# [Aim]
Transcribe everything in the data from the line containing "order: Passeriformes" down to the line containing "common name: White-winged black tit", including both of those lines.

(Stored items)
....
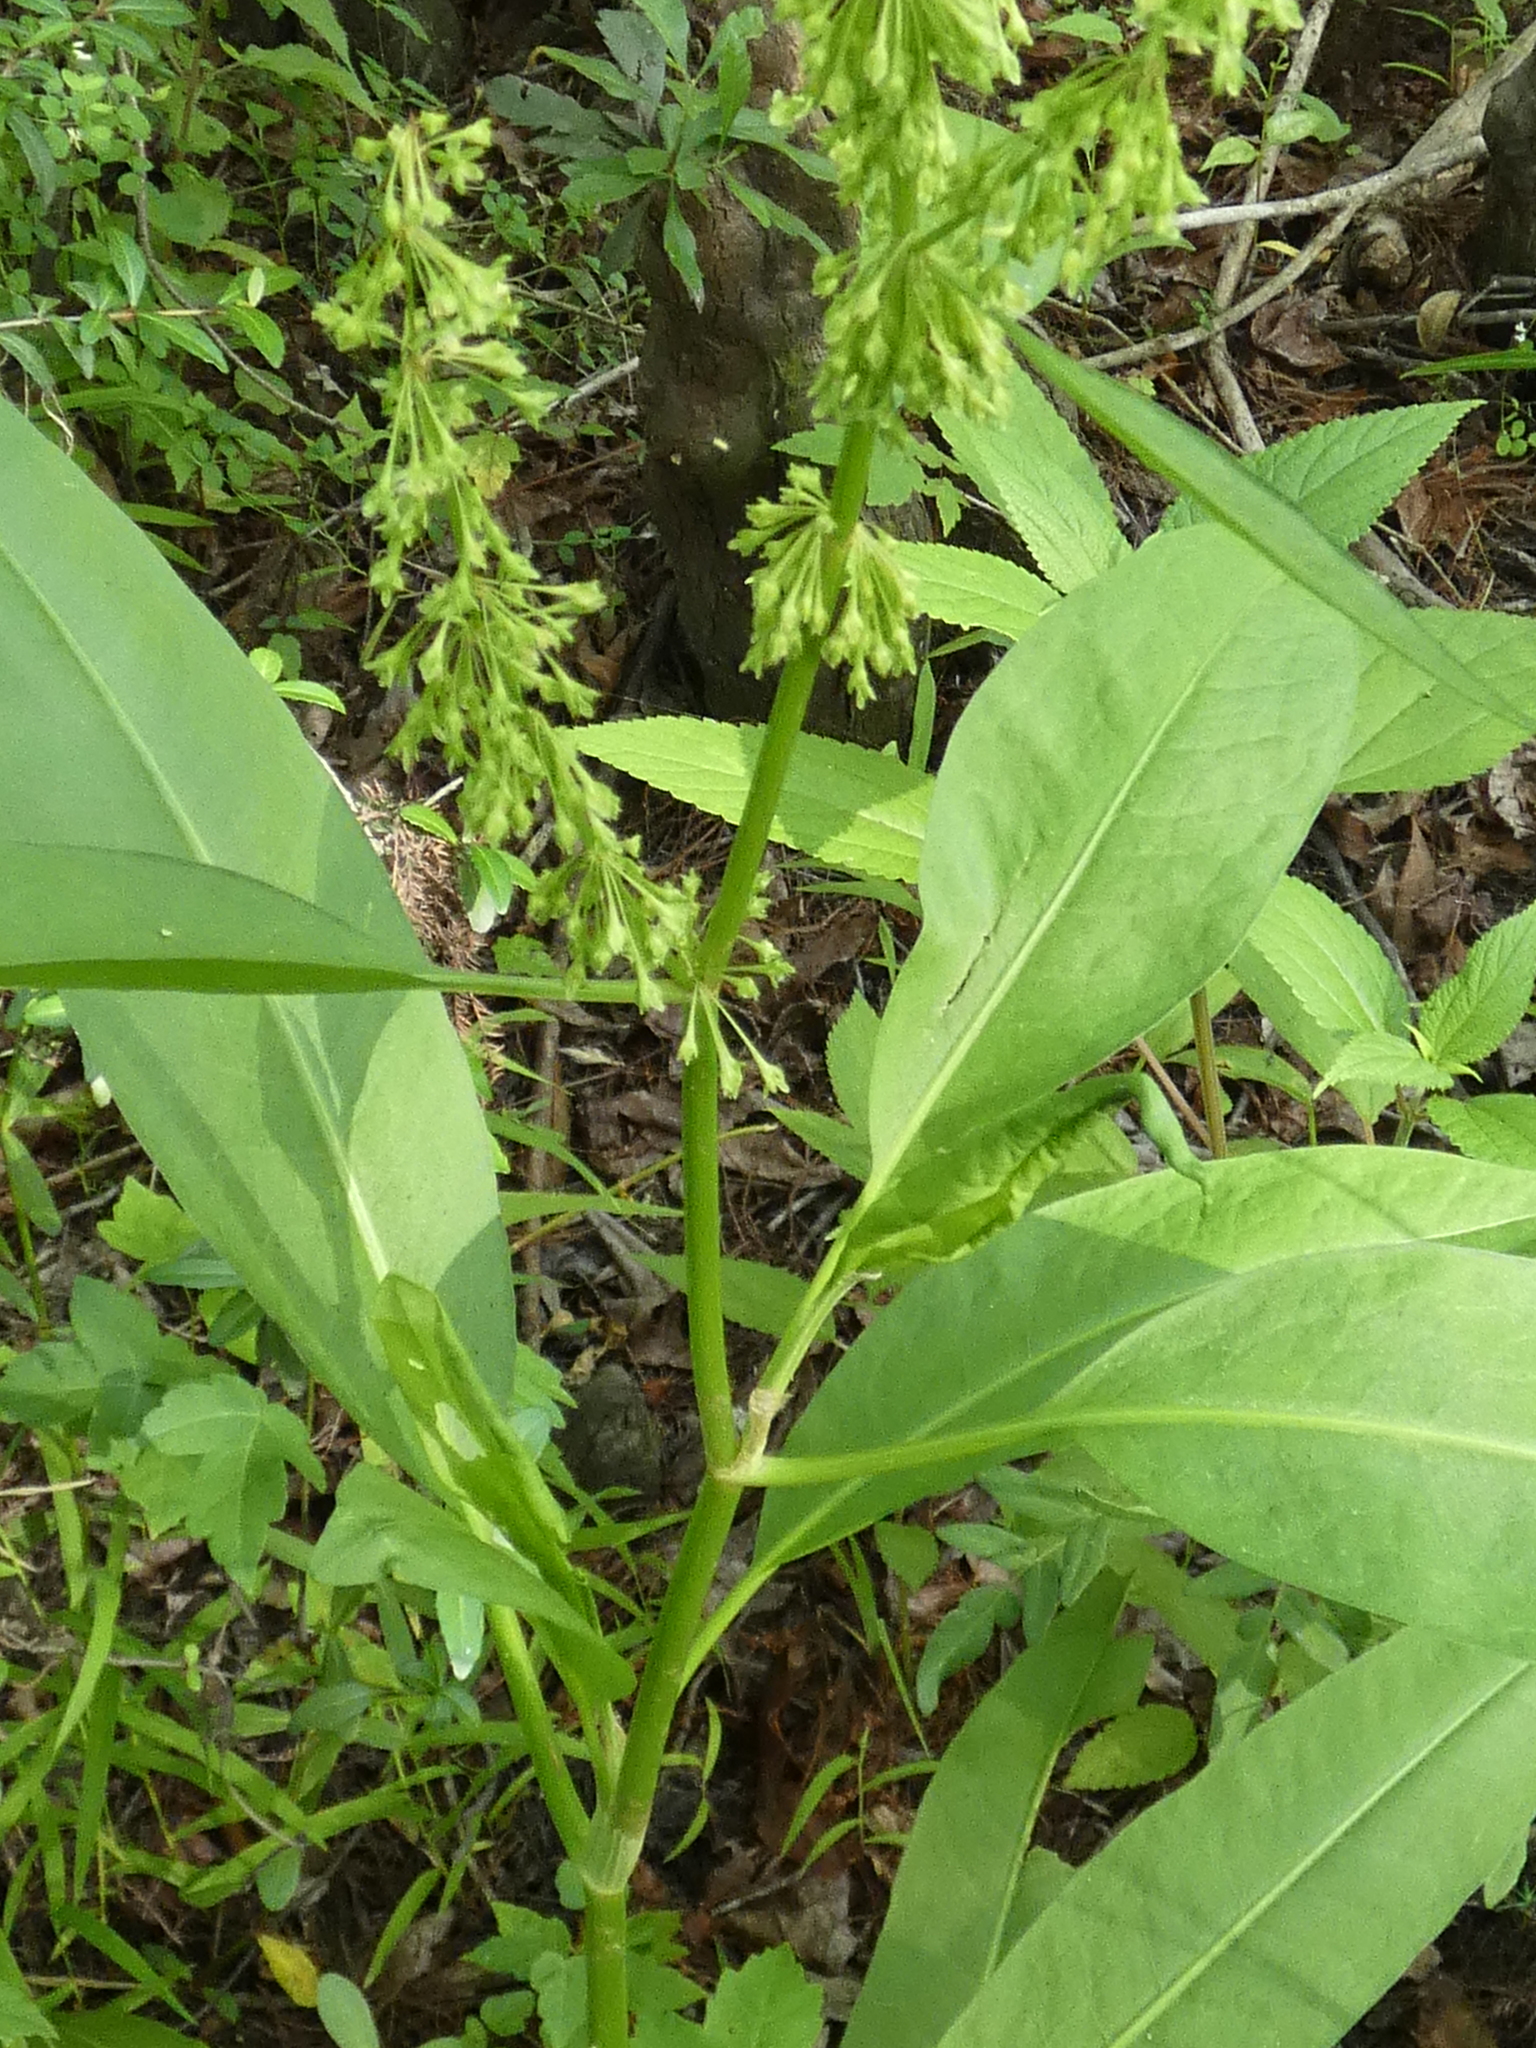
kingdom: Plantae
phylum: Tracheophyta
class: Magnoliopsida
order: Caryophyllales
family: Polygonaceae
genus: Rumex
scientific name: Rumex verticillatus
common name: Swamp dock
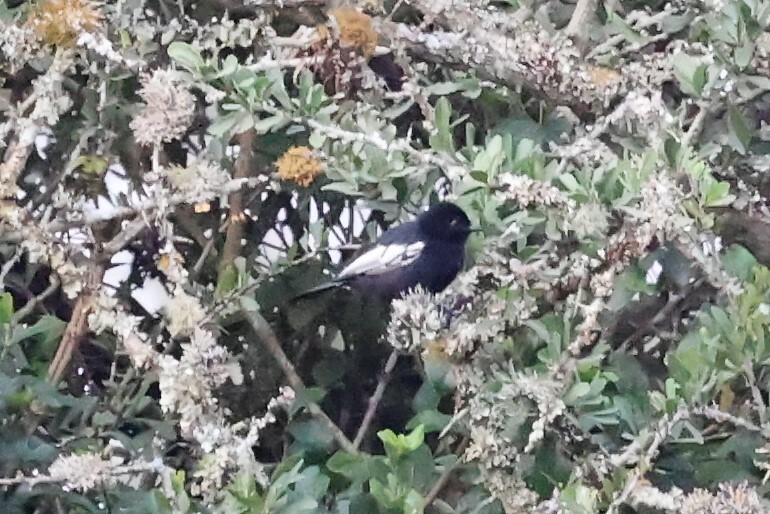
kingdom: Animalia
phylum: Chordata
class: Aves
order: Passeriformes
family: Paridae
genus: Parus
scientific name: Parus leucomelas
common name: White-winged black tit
....
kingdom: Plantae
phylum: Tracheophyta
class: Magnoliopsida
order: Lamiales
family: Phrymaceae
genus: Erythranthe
....
# [Task solution]
order: Passeriformes
family: Paridae
genus: Parus
scientific name: Parus leucomelas
common name: White-winged black tit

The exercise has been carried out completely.